Interpol ruft zur Fahndung nach Julian Assange auf: Die Polizeiorganisation hat eine „Red Notice“ gegen den WikiLeaks-Gründer erlassen. Demnach soll weltweit nach ihm gesucht werden – wegen der in Schweden erhobenen Vergewaltigungsvorwürfe.

[…] Der Australier hatte die Vorwürfe stets bestritten und von einer Schmutzkampagne gegen ihn und WikiLeaks gesprochen. Er ist seit längerer Zeit untergetaucht, sein Aufenthaltsort ist unbekannt.

Dann sollte er sich den Behörden stellen und die Vorwürfe entkräften statt einen auf Dr. Kimble zu machen. Wenn er’s nicht war, hat er ja nichts zu befürchten. Mehr Sorgen sollte er sich hingegen wegen seines Datendiebstahls machen. Denn da dürfte er tatsächlich verdammt schlechte Karten haben, die Vorwürfe zu widerlegen, ist doch digitale Inkontinenz kombiniert mit dem Abfluß jeglicher Logik und Ausgewogenheit durch das WikiLeak im Kopf seine eigentliche Geschäftsidee.
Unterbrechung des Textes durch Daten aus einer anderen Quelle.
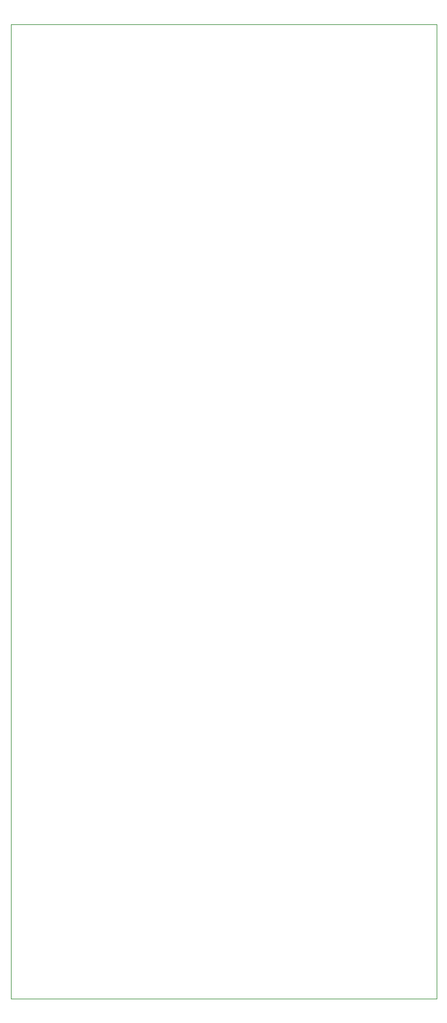
<source format=gbr>
%TF.GenerationSoftware,KiCad,Pcbnew,8.0.6-8.0.6-0~ubuntu24.04.1*%
%TF.CreationDate,2024-10-21T11:59:33+02:00*%
%TF.ProjectId,K3NG-rotator-shield,4b334e47-2d72-46f7-9461-746f722d7368,rev?*%
%TF.SameCoordinates,Original*%
%TF.FileFunction,Profile,NP*%
%FSLAX46Y46*%
G04 Gerber Fmt 4.6, Leading zero omitted, Abs format (unit mm)*
G04 Created by KiCad (PCBNEW 8.0.6-8.0.6-0~ubuntu24.04.1) date 2024-10-21 11:59:33*
%MOMM*%
%LPD*%
G01*
G04 APERTURE LIST*
%TA.AperFunction,Profile*%
%ADD10C,0.050000*%
%TD*%
G04 APERTURE END LIST*
%TO.C,A1*%
D10*
X187910000Y-23830000D02*
X128660000Y-23830000D01*
X128660000Y-159430000D01*
X187910000Y-159430000D01*
X187910000Y-23830000D01*
%TD*%
M02*

</source>
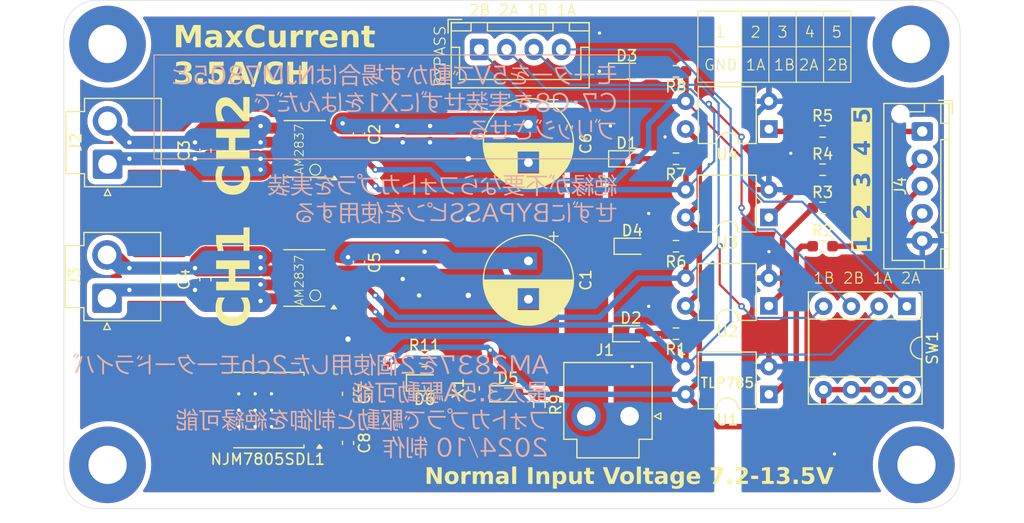
<source format=kicad_pcb>
(kicad_pcb
	(version 20240108)
	(generator "pcbnew")
	(generator_version "8.0")
	(general
		(thickness 1.6)
		(legacy_teardrops no)
	)
	(paper "A4")
	(layers
		(0 "F.Cu" signal)
		(31 "B.Cu" signal)
		(32 "B.Adhes" user "B.Adhesive")
		(33 "F.Adhes" user "F.Adhesive")
		(34 "B.Paste" user)
		(35 "F.Paste" user)
		(36 "B.SilkS" user "B.Silkscreen")
		(37 "F.SilkS" user "F.Silkscreen")
		(38 "B.Mask" user)
		(39 "F.Mask" user)
		(40 "Dwgs.User" user "User.Drawings")
		(41 "Cmts.User" user "User.Comments")
		(42 "Eco1.User" user "User.Eco1")
		(43 "Eco2.User" user "User.Eco2")
		(44 "Edge.Cuts" user)
		(45 "Margin" user)
		(46 "B.CrtYd" user "B.Courtyard")
		(47 "F.CrtYd" user "F.Courtyard")
		(48 "B.Fab" user)
		(49 "F.Fab" user)
		(50 "User.1" user)
		(51 "User.2" user)
		(52 "User.3" user)
		(53 "User.4" user)
		(54 "User.5" user)
		(55 "User.6" user)
		(56 "User.7" user)
		(57 "User.8" user)
		(58 "User.9" user)
	)
	(setup
		(pad_to_mask_clearance 0)
		(allow_soldermask_bridges_in_footprints no)
		(pcbplotparams
			(layerselection 0x00010fc_ffffffff)
			(plot_on_all_layers_selection 0x0000000_00000000)
			(disableapertmacros no)
			(usegerberextensions yes)
			(usegerberattributes no)
			(usegerberadvancedattributes no)
			(creategerberjobfile no)
			(dashed_line_dash_ratio 12.000000)
			(dashed_line_gap_ratio 3.000000)
			(svgprecision 4)
			(plotframeref no)
			(viasonmask no)
			(mode 1)
			(useauxorigin no)
			(hpglpennumber 1)
			(hpglpenspeed 20)
			(hpglpendiameter 15.000000)
			(pdf_front_fp_property_popups yes)
			(pdf_back_fp_property_popups yes)
			(dxfpolygonmode yes)
			(dxfimperialunits yes)
			(dxfusepcbnewfont yes)
			(psnegative no)
			(psa4output no)
			(plotreference yes)
			(plotvalue yes)
			(plotfptext yes)
			(plotinvisibletext no)
			(sketchpadsonfab no)
			(subtractmaskfromsilk yes)
			(outputformat 1)
			(mirror no)
			(drillshape 0)
			(scaleselection 1)
			(outputdirectory "plots/")
		)
	)
	(net 0 "")
	(net 1 "GND2")
	(net 2 "IN_B_2")
	(net 3 "+12V")
	(net 4 "Net-(J3-Pin_1)")
	(net 5 "Net-(J3-Pin_2)")
	(net 6 "IN_A_2")
	(net 7 "Net-(J2-Pin_1)")
	(net 8 "Net-(J2-Pin_2)")
	(net 9 "IN_B_1")
	(net 10 "IN_A_1")
	(net 11 "Net-(NJM7805SDL1-V_OUT)")
	(net 12 "Net-(J4-Pin_1)")
	(net 13 "GND1")
	(net 14 "Net-(J4-Pin_4)")
	(net 15 "Net-(J4-Pin_2)")
	(net 16 "Net-(J4-Pin_3)")
	(net 17 "Net-(R5-Pad1)")
	(net 18 "Net-(R2-Pad1)")
	(net 19 "Net-(R3-Pad1)")
	(net 20 "Net-(R4-Pad1)")
	(net 21 "Net-(D1-A)")
	(net 22 "Net-(D2-A)")
	(net 23 "Net-(D3-A)")
	(net 24 "Net-(D4-A)")
	(net 25 "Net-(D5-A)")
	(net 26 "Net-(D6-A)")
	(footprint "LED_SMD:LED_0603_1608Metric_Pad1.05x0.95mm_HandSolder" (layer "F.Cu") (at 126.5 86))
	(footprint "Resistor_SMD:R_0603_1608Metric_Pad0.98x0.95mm_HandSolder" (layer "F.Cu") (at 144.4125 83.5))
	(footprint "LED_SMD:LED_0603_1608Metric_Pad1.05x0.95mm_HandSolder" (layer "F.Cu") (at 126.875 102))
	(footprint "Capacitor_SMD:C_0603_1608Metric_Pad1.08x0.95mm_HandSolder" (layer "F.Cu") (at 112.5 107 90))
	(footprint "Resistor_SMD:R_0603_1608Metric_Pad0.98x0.95mm_HandSolder" (layer "F.Cu") (at 131 102 180))
	(footprint "Package_DIP:DIP-4_W7.62mm" (layer "F.Cu") (at 139.5 107.55 180))
	(footprint "Connector_JST:JST_VH_B2P-VH_1x02_P3.96mm_Vertical" (layer "F.Cu") (at 78.95 98.7575 90))
	(footprint "MountingHole:MountingHole_3.5mm_Pad" (layer "F.Cu") (at 79 114))
	(footprint "Resistor_SMD:R_0603_1608Metric_Pad0.98x0.95mm_HandSolder" (layer "F.Cu") (at 144.4125 90.5))
	(footprint "LED_SMD:LED_0603_1608Metric_Pad1.05x0.95mm_HandSolder" (layer "F.Cu") (at 108 106.5))
	(footprint "Package_DIP:DIP-8_W7.62mm_Socket" (layer "F.Cu") (at 152.12 99.5 -90))
	(footprint "Capacitor_SMD:C_0603_1608Metric" (layer "F.Cu") (at 102 95.5 -90))
	(footprint "MountingHole:MountingHole_3.5mm_Pad" (layer "F.Cu") (at 153 114))
	(footprint "Resistor_SMD:R_0603_1608Metric_Pad0.98x0.95mm_HandSolder" (layer "F.Cu") (at 144.4125 94))
	(footprint "Connector_JST:JST_VH_B2P-VH_1x02_P3.96mm_Vertical" (layer "F.Cu") (at 79 86.5 90))
	(footprint "Connector_JST:JST_XH_B5B-XH-AM_1x05_P2.50mm_Vertical" (layer "F.Cu") (at 153.525 83.5 -90))
	(footprint "Capacitor_THT:CP_Radial_D8.0mm_P3.50mm" (layer "F.Cu") (at 117.5 82.847349 -90))
	(footprint "Connector_JST:JST_VH_B2P-VH_1x02_P3.96mm_Vertical" (layer "F.Cu") (at 126.7575 109.55 180))
	(footprint "Resistor_SMD:R_0603_1608Metric_Pad0.98x0.95mm_HandSolder" (layer "F.Cu") (at 131 94 180))
	(footprint "Resistor_SMD:R_0603_1608Metric_Pad0.98x0.95mm_HandSolder" (layer "F.Cu") (at 131 78 180))
	(footprint "Package_SO:SOP-8_3.76x4.96mm_P1.27mm" (layer "F.Cu") (at 97.0375 85.095 180))
	(footprint "MountingHole:MountingHole_3.5mm_Pad" (layer "F.Cu") (at 79 75.5))
	(footprint "Capacitor_SMD:C_0603_1608Metric" (layer "F.Cu") (at 87.95 85.2575 90))
	(footprint "Package_DIP:DIP-4_W7.62mm" (layer "F.Cu") (at 139.5 91.366666 180))
	(footprint "Resistor_SMD:R_0603_1608Metric_Pad0.98x0.95mm_HandSolder" (layer "F.Cu") (at 131 86 180))
	(footprint "Capacitor_SMD:C_0603_1608Metric" (layer "F.Cu") (at 102 83.775 -90))
	(footprint "Capacitor_THT:CP_Radial_D8.0mm_P3.50mm" (layer "F.Cu") (at 117.5 95.347349 -90))
	(footprint "Capacitor_SMD:C_0603_1608Metric_Pad1.08x0.95mm_HandSolder"
		(layer "F.Cu")
		(uuid "afc47d74-8585-4c96-97a9-3e10f667704e")
		(at 101 107.5 90)
		(descr "Capacitor SMD 0603 (1608 Metric), square (rectangular) end terminal, IPC_7351 nominal with elongated pad for handsoldering. (Body size source: IPC-SM-782 page 76, https://www.pcb-3d.com/wordpress/wp-content/uploads/ipc-sm-782a_amendment_1_and_2.pdf), generated with kicad-footprint-generator")
		(tags "capacitor handsolder")
		(property "Reference" "C7"
			(at 0 1.5 90)
			(layer "F.SilkS")
			(uuid "c348600c-3eb2-4412-ac1e-9f94c83833b8")
			(effects
				(font
					(size 1 1)
					(thickness 0.15)
				)
			)
		)
		(property "Value" "C"
			(at 0 1.43 90)
			(layer "F.Fab")
			(uuid "1a6738c4-3c4f-4ef9-947e-2a0722fa4b5e")
			(effects
				(font
					(size 1 1)
					(thickness 0.15)
				)
			)
		)
		(property "Footprint" "Capacitor_SMD:C_0603_1608Metric_Pad1.08x0.95mm_HandSolder"
			(at 0 0 90)
			(unlocked yes)
			(layer "F.Fab")
			(hide yes)
			(uuid "d4e971dd-7385-49f9-8661-c08aa475375a")
			(effects
				(font
					(size 1.27 1.27)
				)
			)
		)
		(property "Datasheet" ""
			(at 0 0 90)
			(unlocked yes)
			(layer "F.Fab")
			(hide yes)
			(uuid "bdd3875d-c75e-4d71-aaab-d22bc1b8930a")
			(effects
				(font
					(size 1.27 1.27)
				)
			)
		)
		(property "Description" "Unpolarized capacitor"
			(at 0 0 90)
			(unlocked yes)
			(lay
... [754126 chars truncated]
</source>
[…] Zuletzt erwog er, sich in der Schweiz niederzulassen und dort politisches Asyl zu beantragen. Die Schweiz sei neben Island das einzige westliche Land, in dem sich WikiLeaks sicher fühle, sagte er Anfang November im Schweizer Fernsehen.

Dass er sich da mal nicht täuscht. Denn kriminelle Ausländer werden dort seit neustem ratzfatz in die Heimat zurückgeschickt. Womit die Ausschaffungsinitiative wenigstens etwas gutes hätte, da sich die australische Regierung sicher freuen wird, den kleinen Julian am Flughafen wieder in Empfang nehmen zu dürfen, um anschließend mit dem amerikanischen Botschafter in aller Ruhe die Formalitäten des unweigerlich folgenden Auslieferungsgesuches zu klären.

Mitarbeiter der Plattform fühlten sich wegen der Protokolle über die Kriege im Irak und in Afghanistan vom US-Verteidigungsministerium bedroht, erklärte der Internetaktivist mehrmals.

Klar, in der Schweiz oder Island wäre er vor den Todesschwadronen der CIA natürlich sicher, denn wenn die US-Killerkommandos vor was Respekt haben, dann sind es sicherlich Geissen und Geysire. Schon klasse, wenn jemand, der permanent Verschwörungsscheisse absondert, sich so offensichtlich weigert, selber reinzutreten.

[…] Wenn Clinton für die von WikiLeaks aufgedeckten Spionageanweisungen verantwortlich sei, müsse sie dafür auch die Verantwortung übernehmen, sagte Assange am Dienstag.

Diplomaten, die für ihr Land Informationen weitergeben? Am Ende gar Spione in Botschaftsgebäuden? So was gibt es doch nur im James Bond-Film, in der Wirklichkeit wäre das schließlich verwerflich. Die Russen oder Iraner machen so was ja auch nicht (täten sie es, hätte WikiLeaks das sicher schon mit dem selben Engagement aufgedeckt).

„Damit hätten die USA gegen internationale Vereinbarungen verstoßen. Sie sollte zurücktreten.“

Im Ernst, wenn die Vereinigten Staaten von Amerika sich als einziges Land der Erde daran halten würden, müßte Hillary tatsächlich zurücktreten, und zwar wegen erwiesener Unfähigkeit. Dass unser Möchtegern-Datenzorro es gerade mit dieser Begründung trotzdem fordert, beweist zusammen mit der fast schon obsessiven Konzentration auf die USA, worum es seiner virtuellen Räuberbande wirklich geht, nämlich um blanken Antiamerikanismus. Und darauf kann es nur eine Antwort geben: WikiLeckt mich am Assange!